> DATA

::::::::::

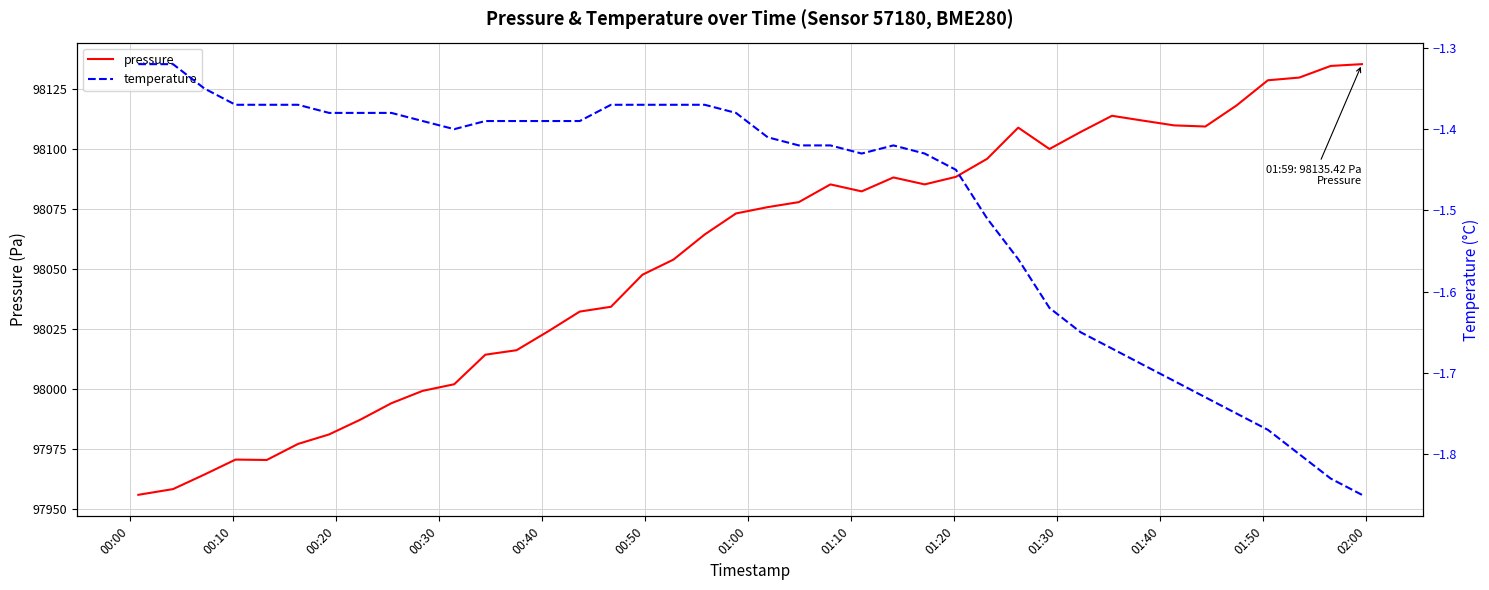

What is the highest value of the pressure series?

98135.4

::::::::::

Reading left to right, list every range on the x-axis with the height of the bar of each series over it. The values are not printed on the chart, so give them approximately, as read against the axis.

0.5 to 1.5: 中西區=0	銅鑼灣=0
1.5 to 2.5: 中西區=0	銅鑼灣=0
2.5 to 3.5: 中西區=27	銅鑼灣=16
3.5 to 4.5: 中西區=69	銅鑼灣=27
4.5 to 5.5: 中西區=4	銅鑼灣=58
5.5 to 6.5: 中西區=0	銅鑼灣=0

::::::::::

> WHAT YOU SHOULD DO
Count the lines above that contain the string "series", treating uppercase and lowercase as different, and reply with only the number.

> WORKED SOLUTION
2